** Work request **
Do the following statements agree with the commentary on interest rates and the dollar below? Answer yes or no for each, quoting the words of the commentary that settle it. 1. Short-term interest rates will stay fixed for the foreseeable future. 2. The United States exports more goods than it imports. 3. The dollar is likely to lose its place as the world's reserve currency soon.

Interest rates are unlikely to rise as well. The Federal Reserve has been very consistent with their messaging regarding lower policy rates for a longer period. Chair Jerome Powell recently outlined a plan that will allow the inflation rate to exceed the Fed’s 2% inflation target in order to achieve the Fed’s dual goals of full employment and price stability[1]. This should give investors some degree of comfort that the Fed will prevent shocks to the market, including a significant change in interest rate policy. While there are other factors that may weigh on longer term interest rates, short-term interest rates will remain pegged for the foreseeable future. But lower interest rates mean less cash flow from the bond portfolio. One way to supplement this is to create a better capital appreciation profile. Build’s strategies allow the investor to remain conservatively positioned in a high credit-quality bond portfolio while participating in potential upside equity moves via a long-only call positions on the equity market.

In the unlikely event that inflation did begin to appear, active fixed income managers can shorten duration (although in most circumstances, our bias is to be neutral to duration) and increase the portfolio’s credit profile to mitigate any adverse effects inflation might cause. The traditional cause of an increase in inflation is that underlying economic growth is improving, typically indicating a rising equity market. In the event inflation does appear, Build’s Indexed Risk Control offerings are well positioned to provide the anchor of an actively managed fixed income portfolio combined with potential upside equity returns using a long-only equity call options strategy.

 

The Declining Value of the USD

The Threat: The USD will lose value and cause price pressure on imported goods

While currency is not necessarily the first thing fixed income investors consider, it is an essential element of the macroeconomic landscape. Related to the inflation concerns noted above, a country’s relative currency strength or weakness can make that country’s goods more or less expensive. For instance, a weaker currency in the U.S. can make U.S.-made goods look less expensive to foreign buyers. But that same weaker USD will make the cost of buying imported goods more expensive. With the United States running a persistent trade deficit (we import more goods than we export), a weaker USD could add price pressure on those net-imported goods.

Source: Bloomberg

The Outlook: The dollar value is unlikely to affect USD based fixed income portfolios

While there needs to be vigilance concerning the USD’s impact on the economic environment, there may not be a linear relationship between the U.S. dollar level and the overall inflation level. In fact, we have seen a material move lower (~21.5% annualized) in the USD from its most recent high in March of this year, which seemingly could pose a price threat. A similar, albeit less pronounced move lower in the dollar (~12.5% annualized) from the end of 2016 to the end of Q1 2018 with little consequence to inflation during this time[2]. Irrespective of the USD recent move lower, it is important to note that the dollar is still the world’s reserve currency and is not likely to change soon. This structural support is an influential factor for USD assets. Further, regarding fixed income investing, the dollar’s impact on a portfolio matters only in relation to other currencies. Said another way, if one is investing dollars, there is no direct impact on a portfolio’s performance in a dollar-denominated portfolio with respect to a change in the USD level. For example, Build’s portfolios are USD denominated so there would be no direct currency impact on the portfolio.

Items drawn from a dataset:
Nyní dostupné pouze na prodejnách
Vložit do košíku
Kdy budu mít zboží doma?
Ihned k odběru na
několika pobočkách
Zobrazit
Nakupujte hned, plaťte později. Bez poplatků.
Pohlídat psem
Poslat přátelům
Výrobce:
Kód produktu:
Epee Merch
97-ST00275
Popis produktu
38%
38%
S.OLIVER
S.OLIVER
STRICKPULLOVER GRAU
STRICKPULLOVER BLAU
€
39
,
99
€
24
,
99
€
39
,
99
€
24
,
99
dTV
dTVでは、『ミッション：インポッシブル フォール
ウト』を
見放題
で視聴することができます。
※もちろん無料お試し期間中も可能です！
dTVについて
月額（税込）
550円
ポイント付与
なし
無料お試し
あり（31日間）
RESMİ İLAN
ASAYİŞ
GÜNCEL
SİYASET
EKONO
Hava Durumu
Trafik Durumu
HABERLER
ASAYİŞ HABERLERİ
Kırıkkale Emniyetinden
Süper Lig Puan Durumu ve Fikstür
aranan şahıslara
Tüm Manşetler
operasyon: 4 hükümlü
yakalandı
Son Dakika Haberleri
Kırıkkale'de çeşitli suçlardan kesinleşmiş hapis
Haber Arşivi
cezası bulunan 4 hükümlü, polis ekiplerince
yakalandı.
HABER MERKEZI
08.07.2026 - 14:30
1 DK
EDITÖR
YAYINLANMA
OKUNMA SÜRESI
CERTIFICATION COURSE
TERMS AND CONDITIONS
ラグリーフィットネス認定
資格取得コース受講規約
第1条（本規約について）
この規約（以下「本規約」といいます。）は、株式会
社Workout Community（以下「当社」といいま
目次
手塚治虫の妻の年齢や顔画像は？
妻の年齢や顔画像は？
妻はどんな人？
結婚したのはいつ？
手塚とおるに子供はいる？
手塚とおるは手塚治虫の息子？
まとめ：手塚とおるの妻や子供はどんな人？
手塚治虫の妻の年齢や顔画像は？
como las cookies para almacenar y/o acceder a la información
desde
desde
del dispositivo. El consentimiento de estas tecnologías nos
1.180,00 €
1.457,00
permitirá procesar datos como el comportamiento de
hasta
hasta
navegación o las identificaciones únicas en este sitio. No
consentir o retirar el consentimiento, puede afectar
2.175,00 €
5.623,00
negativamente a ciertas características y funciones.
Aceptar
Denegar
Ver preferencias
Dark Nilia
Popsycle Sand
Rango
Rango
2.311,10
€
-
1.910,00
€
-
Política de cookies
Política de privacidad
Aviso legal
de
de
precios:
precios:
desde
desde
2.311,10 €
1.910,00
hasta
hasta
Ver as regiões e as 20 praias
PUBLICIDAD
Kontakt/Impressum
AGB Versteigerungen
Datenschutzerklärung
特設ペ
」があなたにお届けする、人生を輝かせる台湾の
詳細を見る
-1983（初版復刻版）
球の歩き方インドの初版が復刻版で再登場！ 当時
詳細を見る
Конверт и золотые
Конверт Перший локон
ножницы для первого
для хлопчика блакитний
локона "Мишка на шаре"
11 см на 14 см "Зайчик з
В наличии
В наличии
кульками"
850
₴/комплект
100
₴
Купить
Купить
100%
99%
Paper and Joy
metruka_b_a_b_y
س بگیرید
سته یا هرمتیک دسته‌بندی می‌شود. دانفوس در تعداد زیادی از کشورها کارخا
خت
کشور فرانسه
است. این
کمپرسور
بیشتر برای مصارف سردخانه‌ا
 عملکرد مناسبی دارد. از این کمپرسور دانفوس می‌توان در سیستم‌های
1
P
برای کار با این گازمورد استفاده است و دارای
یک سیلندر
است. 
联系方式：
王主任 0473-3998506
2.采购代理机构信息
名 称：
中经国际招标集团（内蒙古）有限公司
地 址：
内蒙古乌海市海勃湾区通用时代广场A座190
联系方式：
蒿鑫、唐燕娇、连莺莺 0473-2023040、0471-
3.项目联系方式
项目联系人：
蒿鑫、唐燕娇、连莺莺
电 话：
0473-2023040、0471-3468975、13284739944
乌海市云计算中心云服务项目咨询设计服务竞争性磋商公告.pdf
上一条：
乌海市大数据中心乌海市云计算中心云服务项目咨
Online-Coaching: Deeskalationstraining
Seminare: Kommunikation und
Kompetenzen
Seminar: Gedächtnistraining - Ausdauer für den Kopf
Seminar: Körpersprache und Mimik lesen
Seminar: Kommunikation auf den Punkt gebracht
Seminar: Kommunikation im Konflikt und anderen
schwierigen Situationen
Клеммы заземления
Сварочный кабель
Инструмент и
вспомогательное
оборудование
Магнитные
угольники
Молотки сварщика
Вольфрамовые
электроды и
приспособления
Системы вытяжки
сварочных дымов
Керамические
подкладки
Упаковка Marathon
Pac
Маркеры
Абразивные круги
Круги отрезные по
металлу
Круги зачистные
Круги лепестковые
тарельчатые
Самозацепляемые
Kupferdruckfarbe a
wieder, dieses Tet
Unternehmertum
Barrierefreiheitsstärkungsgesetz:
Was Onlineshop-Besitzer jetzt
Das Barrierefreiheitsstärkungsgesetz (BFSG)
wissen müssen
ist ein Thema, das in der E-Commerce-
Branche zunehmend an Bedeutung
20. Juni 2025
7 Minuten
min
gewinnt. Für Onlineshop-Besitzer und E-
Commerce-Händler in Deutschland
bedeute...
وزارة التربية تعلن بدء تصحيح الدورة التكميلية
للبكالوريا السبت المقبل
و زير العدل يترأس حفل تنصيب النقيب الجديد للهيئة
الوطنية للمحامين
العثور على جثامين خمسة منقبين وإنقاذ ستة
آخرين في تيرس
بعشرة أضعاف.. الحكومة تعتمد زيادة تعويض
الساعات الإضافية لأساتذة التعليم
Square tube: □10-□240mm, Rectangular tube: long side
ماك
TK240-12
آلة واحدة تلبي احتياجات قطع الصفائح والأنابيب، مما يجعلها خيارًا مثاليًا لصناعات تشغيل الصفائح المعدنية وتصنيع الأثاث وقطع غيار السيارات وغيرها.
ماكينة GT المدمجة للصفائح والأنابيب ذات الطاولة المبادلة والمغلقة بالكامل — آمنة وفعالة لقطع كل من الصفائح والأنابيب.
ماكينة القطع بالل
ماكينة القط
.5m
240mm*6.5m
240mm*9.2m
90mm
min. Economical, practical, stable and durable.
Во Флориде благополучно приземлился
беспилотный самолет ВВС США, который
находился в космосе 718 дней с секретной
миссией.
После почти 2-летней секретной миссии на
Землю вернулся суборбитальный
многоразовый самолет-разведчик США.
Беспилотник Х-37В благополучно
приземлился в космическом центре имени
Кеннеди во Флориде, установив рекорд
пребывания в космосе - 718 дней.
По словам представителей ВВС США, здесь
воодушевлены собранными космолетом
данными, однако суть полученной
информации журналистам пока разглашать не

** Response for this exercise **
1. Yes: "short-term interest rates will remain pegged for the foreseeable future"
2. No: "we import more goods than we export"
3. No: "the dollar is still the world’s reserve currency and is not likely to change soon"